§ **Document passage**:
Segment Open

Thailand mulls solution in case of detained Bahraini footballer

THAILAND IS exploring solutions for the case involving a foreign footballer who faces the risk of being deported to Bahrain despite his refugee status.

Hakeem Alaraibi, who has been detained in Thailand for nearly two months now, was sentenced to 10 years in jail in Bahrain for his alleged role in helping protestors burn down a police station during demonstrations in 2012. He denied any wrongdoing and fled the country while on bail in 2013 and has since been granted asylum in Australia.
His case has caught the international spotlight, after Thai authorities arrested him in response to Bahrain’s request. 
Even the secretary-general of world football’s governing body, Fifa, reportedly sent a letter to Prime Minister Prayut Chan-o-cha seeking an opportunity to discuss Alaraibi’s case with him. 
“I understand the concerns of all sides. We are in the process of exploring solutions,” Prayut said.

Segment Closed

§ **The data**:

Segment Open

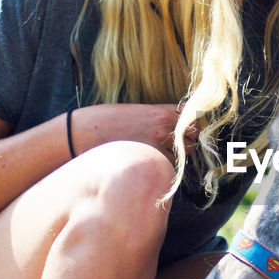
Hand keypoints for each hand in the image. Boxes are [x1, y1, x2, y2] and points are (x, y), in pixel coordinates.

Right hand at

Segment Closed

§ **What you should do**:
Echo the passage from the Thai news report on the detained footballer, starting with "His case has" and going on through "case with him.". Please set the material aside, as it isn't needed here.

§ **Solution to the exercise**:
His case has caught the international spotlight, after Thai authorities arrested him in response to Bahrain’s request. 
Even the secretary-general of world football’s governing body, Fifa, reportedly sent a letter to Prime Minister Prayut Chan-o-cha seeking an opportunity to discuss Alaraibi’s case with him.